▸ REQUIRED ACTION:
Print nothing but the lines below starting at the line that holds "Page size: 1241x1754." and ending at the line that holds "For every layout", including both, each exactly as written.

▸ DATASET EXTRACT:
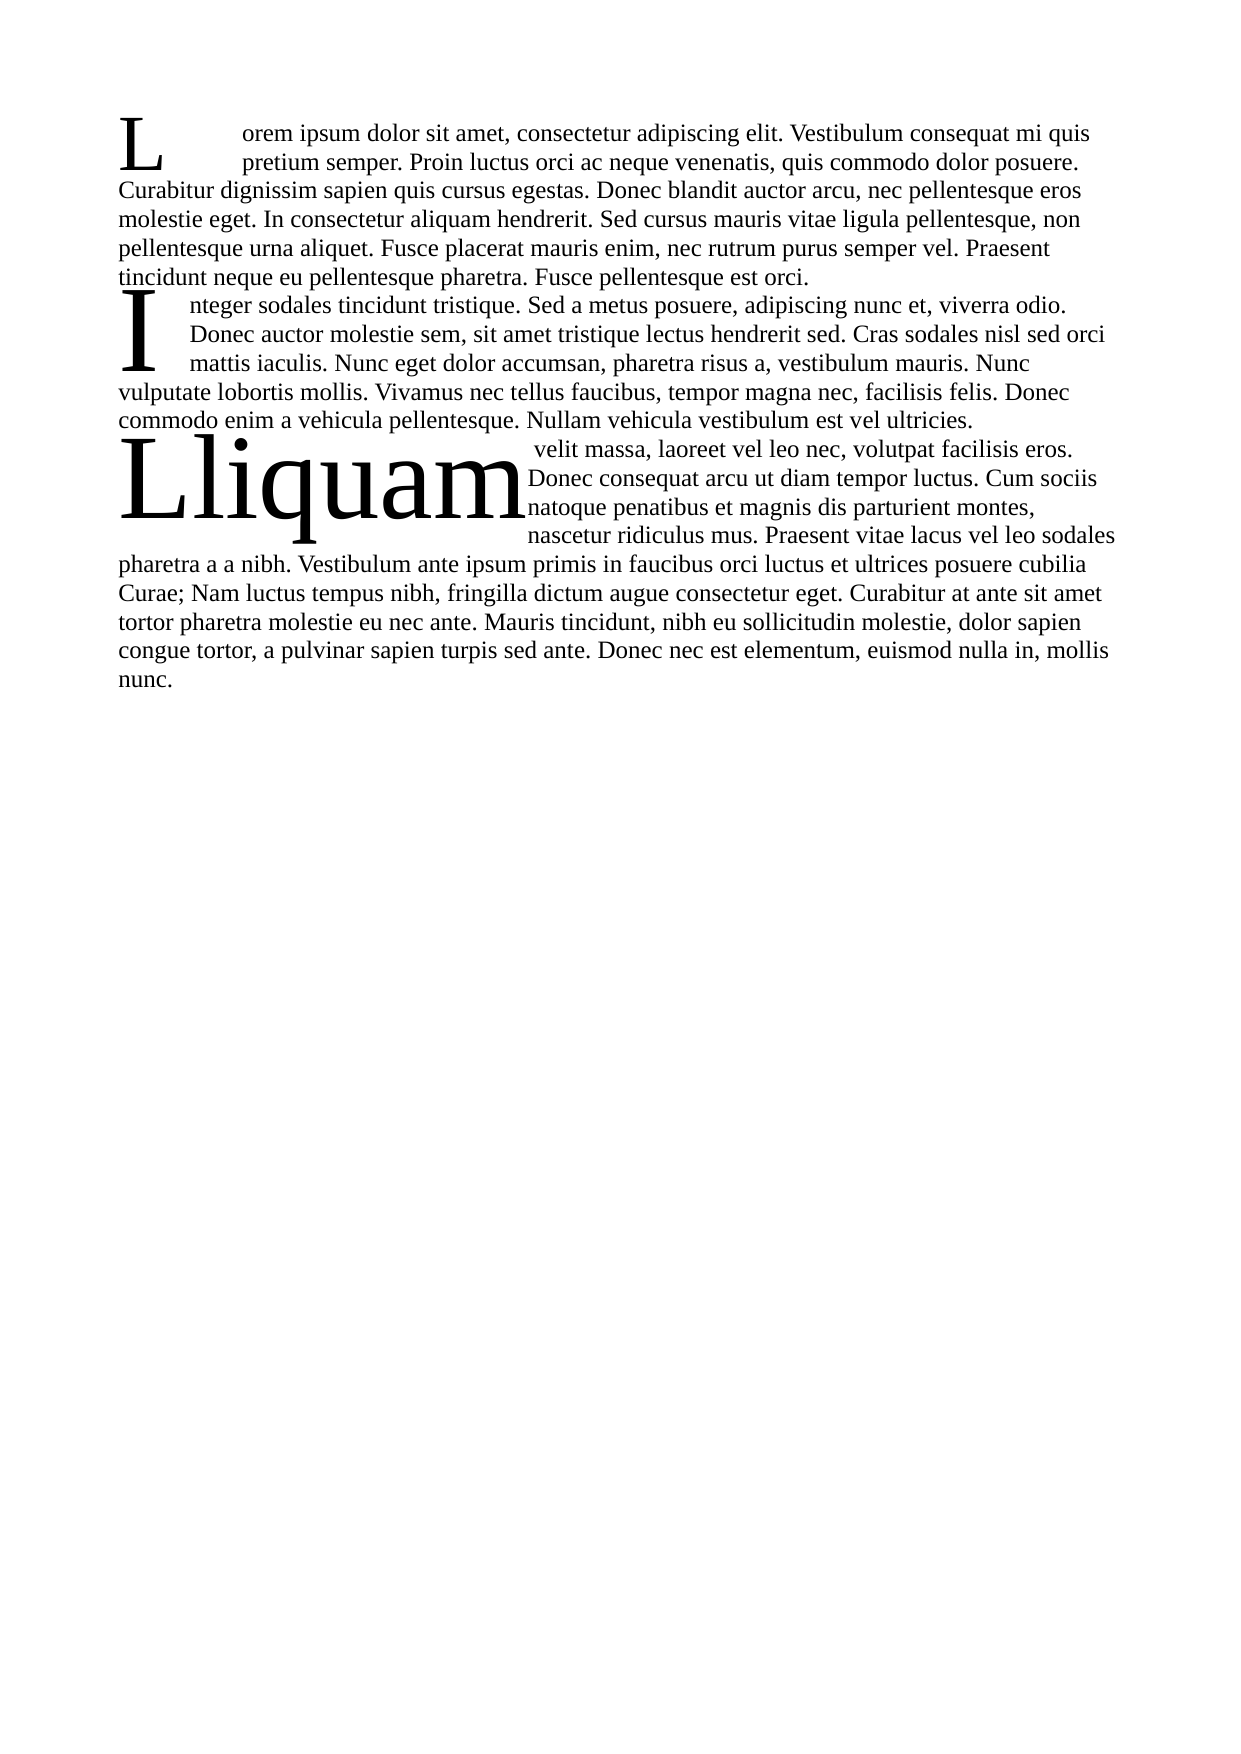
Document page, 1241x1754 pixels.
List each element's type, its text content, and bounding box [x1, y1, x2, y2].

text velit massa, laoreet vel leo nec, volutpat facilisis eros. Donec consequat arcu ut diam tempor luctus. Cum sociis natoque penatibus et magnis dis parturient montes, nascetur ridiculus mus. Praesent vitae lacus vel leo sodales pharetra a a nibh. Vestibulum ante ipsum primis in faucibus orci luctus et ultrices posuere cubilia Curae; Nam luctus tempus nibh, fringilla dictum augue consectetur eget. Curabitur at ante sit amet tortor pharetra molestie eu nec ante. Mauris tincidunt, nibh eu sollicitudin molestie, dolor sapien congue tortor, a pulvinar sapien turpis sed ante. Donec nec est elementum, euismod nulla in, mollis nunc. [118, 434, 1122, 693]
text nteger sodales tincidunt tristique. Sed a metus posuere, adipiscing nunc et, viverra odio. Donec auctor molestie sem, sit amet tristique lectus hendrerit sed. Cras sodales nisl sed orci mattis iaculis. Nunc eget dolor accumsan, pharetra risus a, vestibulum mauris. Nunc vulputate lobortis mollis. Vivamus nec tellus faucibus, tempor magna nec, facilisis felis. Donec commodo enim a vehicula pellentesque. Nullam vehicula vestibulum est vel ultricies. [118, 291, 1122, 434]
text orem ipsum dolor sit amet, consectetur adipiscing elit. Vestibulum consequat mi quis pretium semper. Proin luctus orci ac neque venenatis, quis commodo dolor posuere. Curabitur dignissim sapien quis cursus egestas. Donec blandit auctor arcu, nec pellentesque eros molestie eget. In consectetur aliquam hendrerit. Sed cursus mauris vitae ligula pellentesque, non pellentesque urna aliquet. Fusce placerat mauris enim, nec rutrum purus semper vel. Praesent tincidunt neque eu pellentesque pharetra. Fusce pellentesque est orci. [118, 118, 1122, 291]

==

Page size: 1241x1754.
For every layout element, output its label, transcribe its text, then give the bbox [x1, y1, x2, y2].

▸ TASK OUTPUT:
Page size: 1241x1754.
For every layout element, output its label, transcribe its text, then give the bbox [x1, y1, x2, y2].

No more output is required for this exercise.